Campbell got up and went to his telescope and looked down at the harbor. On the wall nearest him was an oil painting of the waterfront at night, an unsentimental balance of shadows and harsh light, painted by an East European émigré.
“Maggie’s doing well in school,” Anne said.
“We’ll keep her in school. Don’t worry about it. And your highly strung husband need never know the source.”
“Please, Dad.”
“Sorry. But I know how proud he is. His concept of honor and so forth.”
He sounded like an anthropologist, she thought, describing, with a touch of humor, the denizen of some exotic alien culture.
“Obviously,” Jack went on, “the man’s got you buffal
oed. You even had to wait until he sailed to see me.”
“We didn’t come up,” Anne said. “You didn’t come down.”
“I take it Harry and the Hylan group are supposedly paying for this mystical voyage?”
“Yes.”
Campbell turned to the window and folded his arms.
“It’s such a fantasy,” he declared. “By God, I can’t believe it! Even of him. Around the bloody world!”
“You’re just not a sailor, Dad.”
“Let’s say,” Jack suggested, “that I’m just not a yachtsman.”

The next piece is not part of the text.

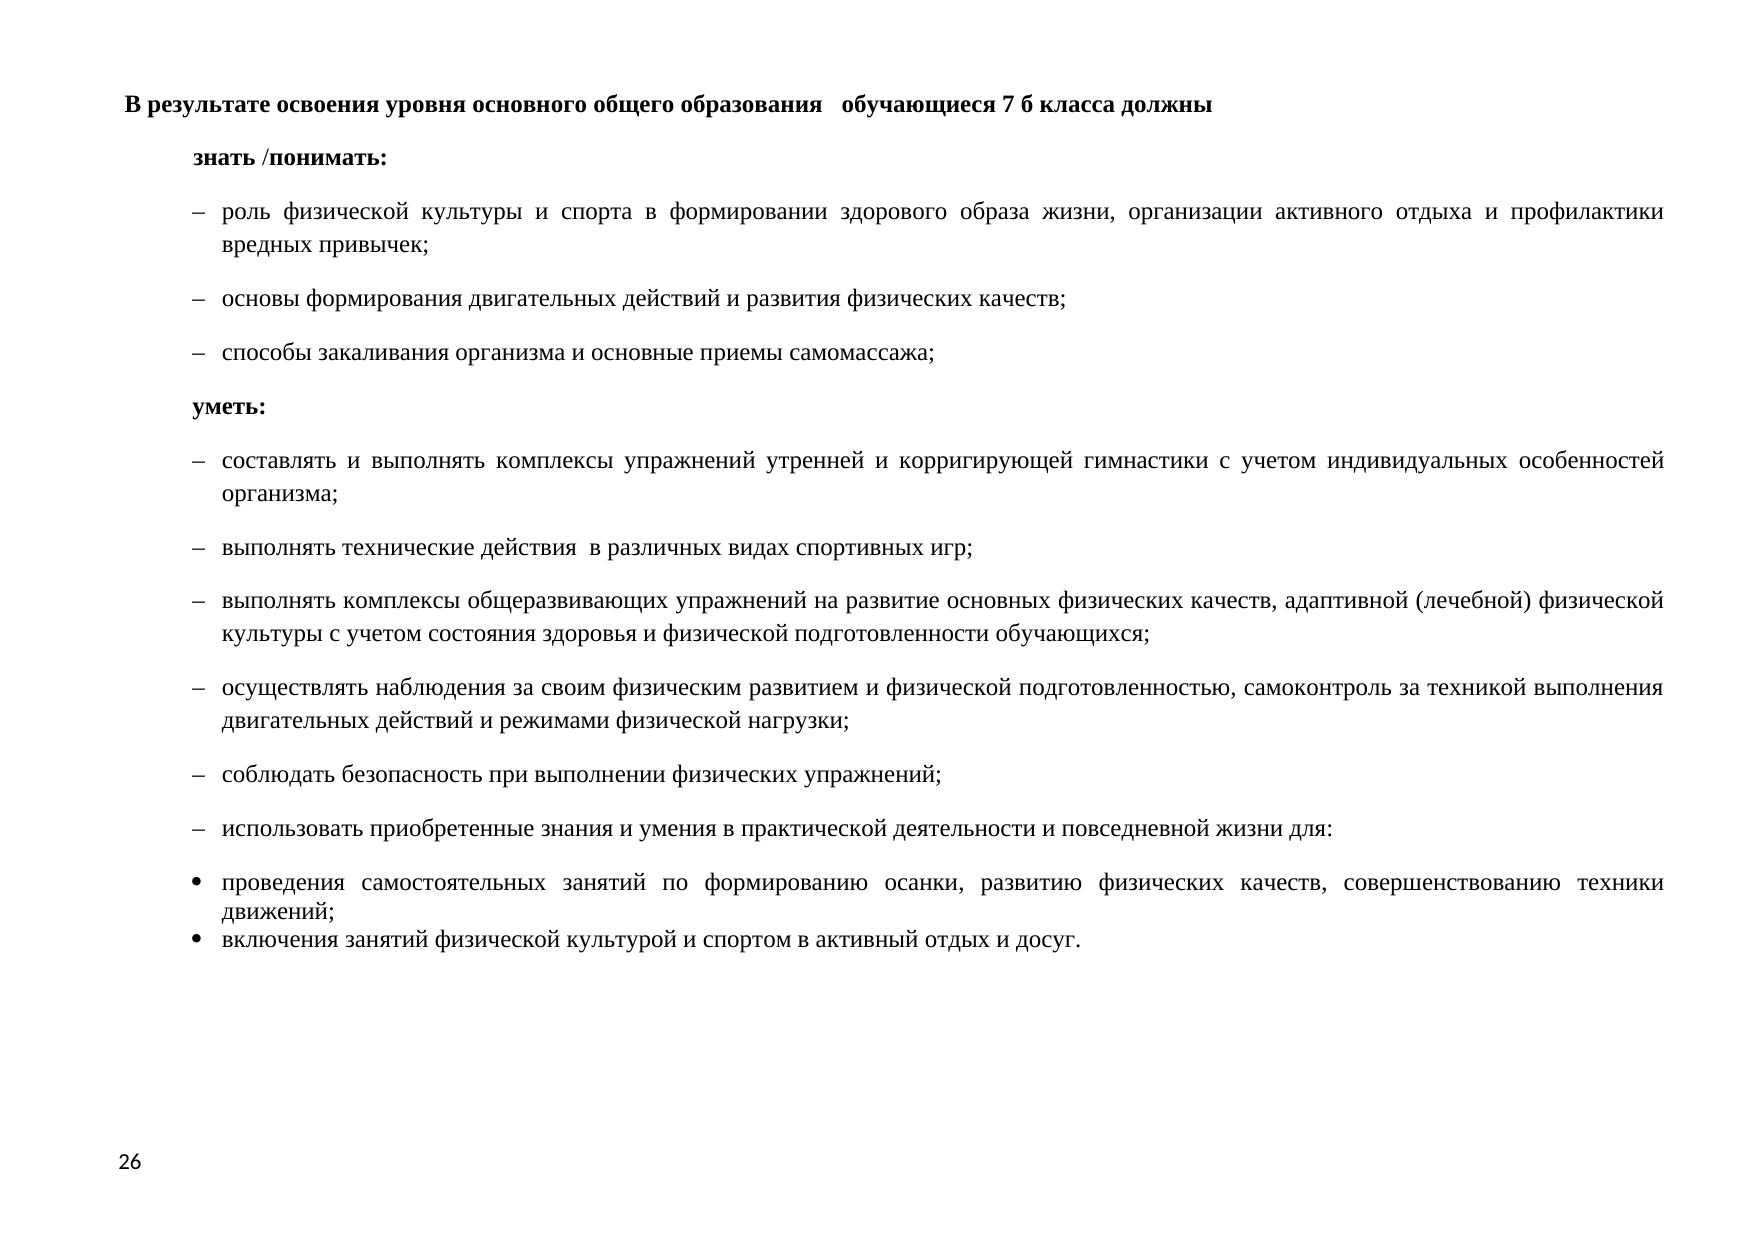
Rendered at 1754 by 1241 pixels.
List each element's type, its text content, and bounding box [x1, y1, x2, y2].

Jack Campbell was a little too well spoken to pass for a true proletarian around New York harbor but he liked to think of himself as a working man. He had graduated from Yale at twenty-five, just after the Second World War, having interrupted college for the Merchant Marine. There he had advanced from able seaman to deck officer, with eight trips from Davisville to Liverpool and ten to Murmansk from Scapa Flow. Before that he had been out between college terms, as ordinary, messman and wiper, in the grimmest billets, fighting for his virtue against convicts with a bunk chain. He was not given to nostalgia about his youthful adventures.
His own father had been an even harder man, a Newfie from Kings Cove turned ship’s engineer. Old Jack and his brother Donald had imposed Campbell tugs on the harbor by serviceability and terror. They had finally put it all together when Old Jack had married Anne’s grandmother, a wealthy chandler’s daughter whose people had once lived in shanties along Broad Channel.
“If Owen had gone to work for you,” she said, “it probably would have been worse. It’s a good thing he didn’t.”
“Too good for us,” Jack said. “Too high-minded.”
“I’m very proud of him, Dad.” She said it with a smiling complacency she knew enraged him. “And Maggie will be.”
“I suppose,” the old man said, “it’s an excellent way to get away from it all.”
“We could all use a little of that.”
“What is it they say?” Jack asked. “Get in touch with your feelings? Be your own person? Sweet self-awareness and all that malarkey? By Christ,” Campbell said, “I’ve wrung more salt water out of my socks than that man of yours ever looked at.”
“He’s not trying to compete with you.”